1. We do not support sharing MSI messages since there is no appropriate
interrupt handling for it. I am not sure if any hardware supports it at
all. This assumption is just for clarity here.

2. We can not just read out MMC value and try to write it to MME, because
we are not sure the hardware honours the specification.  I.e. in case of 6
ports and MMC value of 16 the value of 8 in MME could enable multiple MSIs
while the value of 16 could enforce MRSM. Contradicts to the AHCI
specification, but look how weird ICH is [4].

3. Enabling more MSIs than needed (MME == MMC instead of MME < MMC) could
lead to unnecessary allocation of internal device resources. Bit lame, but
still true.

4. We can not derive the value of MME needed from the number of ports, at
least in case of ICH. I.e. with 6 ports and MMC value of 16 the value of 8
in MME is what would be expected according to the AHCI specification. But
the ICH reserves it and MRSMs in case 8 is written to MME.

So to cover all the above assumptions we need to scan from lowest possible
and watch the MRSM bit is unset.

> Thanks.
> 
> -- 
> tejun
Tejun Heo - Sept. 4, 2013, 6:06 p.m.
Hello,

On Wed, Sep 04, 2013 at 06:14:43PM +0200, Alexander Gordeev wrote:
> 1. We do not support sharing MSI messages since there is no appropriate
> interrupt handling for it. I am not sure if any hardware supports it at
> all. This assumption is just for clarity here.

I don't think it even matters.  If we can configure all MSIs, good.
If not, using single interrupt is good enough.  Being able to allocate
only some of the interrupts is highly unlikely to begin with and
there's no reason to meddle with extra complexity.

> 2. We can not just read out MMC value and try to write it to MME, because
> we are not sure the hardware honours the specification.  I.e. in case of 6
> ports and MMC value of 16 the value of 8 in MME could enable multiple MSIs
> while the value of 16 could enforce MRSM. Contradicts to the AHCI
> specification, but look how weird ICH is [4].
> 
> 3. Enabling more MSIs than needed (MME == MMC instead of MME < MMC) could
> lead to unnecessary allocation of internal device resources. Bit lame, but
> still true.
> 
> 4. We can not derive the value of MME needed from the number of ports, at
> least in case of ICH. I.e. with 6 ports and MMC value of 16 the value of 8
> in MME is what would be expected according to the AHCI specification. But
> the ICH reserves it and MRSMs in case 8 is written to MME.
> 
> So to cover all the above assumptions we need to scan from lowest possible
> and watch the MRSM bit is unset.

I don't think it's necessary / a good idea to try to support
everything.  Just following the spec would be fine.  If that doesn't
work for too many devices, maybe just do one fallback?

Thanks.
Alexander Gordeev - Sept. 4, 2013, 6:47 p.m.

----------------

Extend the thread on AHCI MSI configuration from its final line onward.

**Data provided**
----------------

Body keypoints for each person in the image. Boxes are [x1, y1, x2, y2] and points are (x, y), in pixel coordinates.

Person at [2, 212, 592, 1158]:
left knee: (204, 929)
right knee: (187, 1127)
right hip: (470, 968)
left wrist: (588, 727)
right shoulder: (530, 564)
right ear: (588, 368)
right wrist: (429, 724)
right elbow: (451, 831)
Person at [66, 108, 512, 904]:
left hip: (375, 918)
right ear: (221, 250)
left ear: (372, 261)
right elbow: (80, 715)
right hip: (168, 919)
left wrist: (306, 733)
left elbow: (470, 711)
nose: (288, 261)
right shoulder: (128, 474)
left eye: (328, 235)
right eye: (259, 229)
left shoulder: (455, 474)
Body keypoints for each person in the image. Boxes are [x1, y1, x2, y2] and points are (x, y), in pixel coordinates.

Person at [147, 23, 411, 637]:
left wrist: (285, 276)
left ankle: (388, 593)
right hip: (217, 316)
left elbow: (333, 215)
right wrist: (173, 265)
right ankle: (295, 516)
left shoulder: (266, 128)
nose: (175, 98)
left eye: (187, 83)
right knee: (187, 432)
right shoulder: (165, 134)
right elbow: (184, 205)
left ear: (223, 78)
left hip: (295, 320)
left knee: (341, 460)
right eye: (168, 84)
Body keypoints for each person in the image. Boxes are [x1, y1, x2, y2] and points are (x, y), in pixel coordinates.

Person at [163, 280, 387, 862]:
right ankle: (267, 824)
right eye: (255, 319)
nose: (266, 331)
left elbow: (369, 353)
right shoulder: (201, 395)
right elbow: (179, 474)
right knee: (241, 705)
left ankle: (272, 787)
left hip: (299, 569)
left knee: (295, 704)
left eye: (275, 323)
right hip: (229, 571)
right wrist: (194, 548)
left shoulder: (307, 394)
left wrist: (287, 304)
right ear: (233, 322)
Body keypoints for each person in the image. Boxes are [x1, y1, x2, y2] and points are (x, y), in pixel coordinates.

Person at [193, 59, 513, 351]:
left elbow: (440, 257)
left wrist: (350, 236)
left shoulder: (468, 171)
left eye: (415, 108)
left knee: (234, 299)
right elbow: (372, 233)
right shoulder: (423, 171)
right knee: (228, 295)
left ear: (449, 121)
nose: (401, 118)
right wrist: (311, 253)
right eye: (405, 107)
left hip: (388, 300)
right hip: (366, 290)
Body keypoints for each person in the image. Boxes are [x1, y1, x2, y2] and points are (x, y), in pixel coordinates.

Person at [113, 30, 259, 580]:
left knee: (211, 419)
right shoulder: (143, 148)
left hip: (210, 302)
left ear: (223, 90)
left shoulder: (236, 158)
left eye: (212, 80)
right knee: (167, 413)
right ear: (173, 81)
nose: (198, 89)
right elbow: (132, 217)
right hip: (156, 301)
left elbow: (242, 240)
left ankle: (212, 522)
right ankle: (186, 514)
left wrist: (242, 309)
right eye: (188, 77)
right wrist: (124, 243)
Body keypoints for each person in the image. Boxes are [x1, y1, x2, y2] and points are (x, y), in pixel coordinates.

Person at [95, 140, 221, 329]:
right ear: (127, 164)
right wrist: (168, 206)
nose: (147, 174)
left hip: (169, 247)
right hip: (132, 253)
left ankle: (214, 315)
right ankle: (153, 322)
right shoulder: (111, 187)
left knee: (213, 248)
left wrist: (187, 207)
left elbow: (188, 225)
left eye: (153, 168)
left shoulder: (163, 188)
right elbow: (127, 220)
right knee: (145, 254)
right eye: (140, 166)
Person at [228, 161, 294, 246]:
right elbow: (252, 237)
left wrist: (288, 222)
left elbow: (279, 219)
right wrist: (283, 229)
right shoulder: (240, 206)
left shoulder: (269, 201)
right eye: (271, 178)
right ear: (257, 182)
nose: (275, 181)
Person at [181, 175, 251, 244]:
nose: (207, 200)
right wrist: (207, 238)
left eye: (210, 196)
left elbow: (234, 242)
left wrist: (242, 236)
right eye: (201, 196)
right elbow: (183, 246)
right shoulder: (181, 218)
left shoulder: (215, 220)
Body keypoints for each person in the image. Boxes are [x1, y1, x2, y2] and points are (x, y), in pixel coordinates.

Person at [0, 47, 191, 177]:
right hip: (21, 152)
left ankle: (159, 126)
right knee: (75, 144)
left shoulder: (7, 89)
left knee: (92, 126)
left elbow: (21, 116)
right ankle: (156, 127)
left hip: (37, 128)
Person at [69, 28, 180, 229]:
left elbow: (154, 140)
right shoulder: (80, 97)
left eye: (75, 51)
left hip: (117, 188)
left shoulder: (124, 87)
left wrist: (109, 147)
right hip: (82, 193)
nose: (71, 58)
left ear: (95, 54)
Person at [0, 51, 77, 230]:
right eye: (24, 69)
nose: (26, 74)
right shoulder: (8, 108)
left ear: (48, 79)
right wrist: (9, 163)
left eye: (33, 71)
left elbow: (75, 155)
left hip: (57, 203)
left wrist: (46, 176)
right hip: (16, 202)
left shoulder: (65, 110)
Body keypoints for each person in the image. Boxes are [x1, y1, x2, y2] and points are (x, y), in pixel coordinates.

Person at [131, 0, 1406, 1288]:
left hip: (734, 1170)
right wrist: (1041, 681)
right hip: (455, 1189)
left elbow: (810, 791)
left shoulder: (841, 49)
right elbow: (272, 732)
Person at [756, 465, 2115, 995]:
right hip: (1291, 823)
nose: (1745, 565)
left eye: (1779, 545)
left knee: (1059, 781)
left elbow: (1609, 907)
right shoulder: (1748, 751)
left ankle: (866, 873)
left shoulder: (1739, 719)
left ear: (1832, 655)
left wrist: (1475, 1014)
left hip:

----------------

**Written response**
On Wed, Sep 04, 2013 at 02:06:07PM -0400, Tejun Heo wrote:
> I don't think it's necessary / a good idea to try to support
> everything.  Just following the spec would be fine.  If that doesn't
> work for too many devices, maybe just do one fallback?

Calling pci_enable_msi_block_part() in a loop may seem not that terrible
if you think of the original interface - pci_enable_msi_block(). If we
were to enable multiple MSIs using that one we still had to use it pretty
much the same way ;)

Anyway. I will send a version which reads MMC out.

> Thanks.
> 
> -- 
> tejun
Tejun Heo - Sept. 4, 2013, 6:51 p.m.
On Wed, Sep 04, 2013 at 08:47:16PM +0200, Alexander Gordeev wrote:
> On Wed, Sep 04, 2013 at 02:06:07PM -0400, Tejun Heo wrote:
> > I don't think it's necessary / a good idea to try to support
> > everything.  Just following the spec would be fine.  If that doesn't
> > work for too many devices, maybe just do one fallback?
> 
> Calling pci_enable_msi_block_part() in a loop may seem not that terrible
> if you think of the original interface - pci_enable_msi_block(). If we
> were to enable multiple MSIs using that one we still had to use it pretty
> much the same way ;)

I don't know.  The thing is, do we even want to meddle with
controllers which only accept a value which isn't the value specified
in the spec or the maximum value described as supported?  It's icky
and we are far better of playing it safe.  This has the possibility of
breaking boot on many configurations.

Thanks.

Patch

diff --git a/drivers/ata/ahci.c b/drivers/ata/ahci.c
index db4380d..b0c1648 100644
--- a/drivers/ata/ahci.c
+++ b/drivers/ata/ahci.c
@@ -1091,26 +1091,36 @@  static inline void ahci_gtf_filter_workaround(struct ata_host *host)
 {}
 #endif
 
-int ahci_init_interrupts(struct pci_dev *pdev, struct ahci_host_priv *hpriv)
+int ahci_init_interrupts(struct pci_dev *pdev, unsigned int n_ports,
+			 struct ahci_host_priv *hpriv)
 {
 	int rc;
 	unsigned int maxvec;
 
-	if (!(hpriv->flags & AHCI_HFLAG_NO_MSI)) {
-		rc = pci_enable_msi_block_auto(pdev, &maxvec);
-		if (rc > 0) {
-			if ((rc == maxvec) || (rc == 1))
-				return rc;
-			/*
-			 * Assume that advantage of multipe MSIs is negated,
-			 * so fallback to single MSI mode to save resources
-			 */
-			pci_disable_msi(pdev);
-			if (!pci_enable_msi(pdev))
-				return 1;
-		}
-	}
+	if (hpriv->flags & AHCI_HFLAG_NO_MSI)
+		goto intx;
+
+	rc = pci_enable_msi_block_part(pdev, n_ports, AHCI_MAX_PORTS);
+	if (!rc)
+		return AHCI_MAX_PORTS;
+	if (rc < 0)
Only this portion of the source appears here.